Are tablets cutting into e-book sales?
On his blog Rough Type last week, Nicholas Carr addressed the flattening of e-book sales. Citing a report from the Assn. of American Publishers, Carr noted that “in the first quarter of 2013, overall e-book sales in the U.S. trade market grew by just 5 percent over where they were in the same period in 2012.” What this means, he concludes, is that the “explosive growth of the last few years has basically petered out, according to the AAP numbers.”
Carr knows this territory as well as anyone: His 2008 book “The Big Switch” offered an overview of the information revolution, while his 2011 Pulitzer finalist, “The Shallows” (which grew out of an Atlantic Monthly cover story, “Is Google Making Us Stupid?”), argues as succinctly as anything I’ve read that digital media is rewiring our brains. Carr’s concern (which I share) is that a culture of constant grazing, of links and tweets and quick reactions, is affecting our ability to think deeply, to submerge.
And yet, Carr is no Luddite; in 2011, he self-published a collection of essays, “Building Bridges,” as an e-book for the Kindle.
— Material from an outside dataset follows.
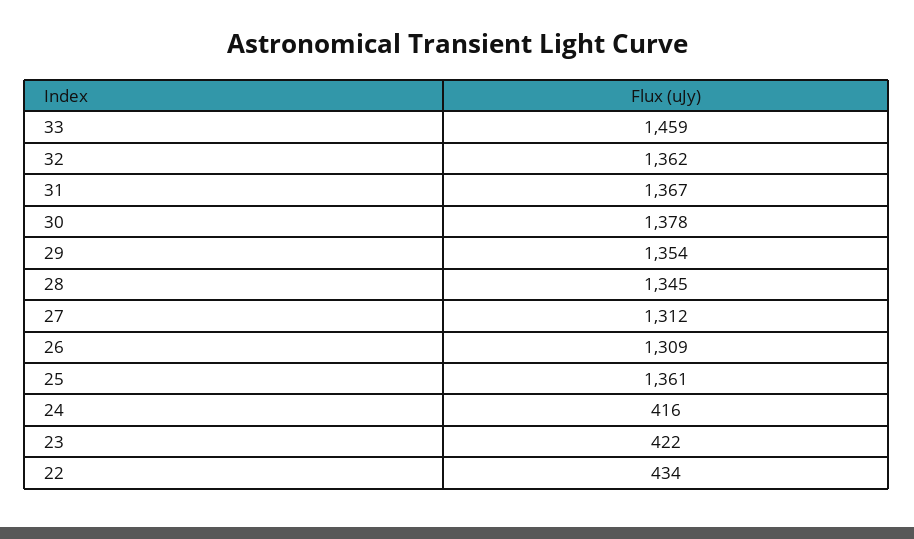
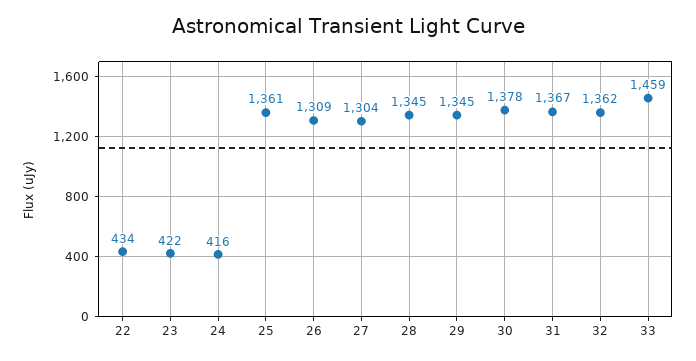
29: 1354 -> 1345
27: 1312 -> 1304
This is one of the reasons I trust him, because he is a skeptic who is also involved with the digital world.
Carr has been commenting on e-book sales since the beginning of the year: In January, he wrote a piece for the Wall Street Journal suggesting that, rather than eclipsing print, “[i]t may be that e-books … will ultimately serve a role more like that of audio books — a complement to traditional reading, not a substitute.” His recent post follows up on this argument.
“E-books,” he acknowledges, “are still taking share from printed books, as overall trade sales declined by 4.7 percent in the quarter, but the anemic growth of the electronic market calls into question the strength of the so-called ‘digital revolution’ in the book business.”
Carr cites statistics, which have also been reported elsewhere, that e-book sales seem to have leveled out at “a bit less than 25 percent of total book sales … an impressive share, but … still a long way from dominance,” before referring to “a remarkable new Nielsen report indicating that worldwide e-book sales actually declined slightly in the first quarter from year-earlier levels — something that would have seemed inconceivable a couple of years ago.”
What does this mean? On the most obvious level, that there are no easy answers, that the publishing landscape remains in flux and that the interplay between print and electronic delivery systems is more complex, and more fluid, than the digital boosters would have us believe.
But Carr saves his most interesting conclusion for the end of the post, where he raises the issue of a “possible link between the decline in dedicated e-readers (as multitasking tablets take over) and the softening of e-book sales. Are tablets less conducive to book buying and reading than e-readers were?”
This observation deepens a point he made in his Wall Street Journal piece about the relationship between e-readers and tablets, and the distractions that the latter bring into play. At the time, I thought he was overstating the issue, but now I’m not so sure.
I still do my e-reading on a tablet — I like the brightness of the image, as well as the versatility of the machine. But there’s no question that I read less closely, less immersively … or perhaps it’s more accurate to say that my diversions are always close to hand. This hasn’t had an effect, necessarily, on what (or how much) I download, but it has influenced the quality of my attention, the way that I engage.
Reading, Carr’s data suggest, remains an art of concentration, in which we need to tune out, paradoxically, in order to connect. So why should it surprise us that this would be true, apparently, whether we read ink on paper or pixels on a screen?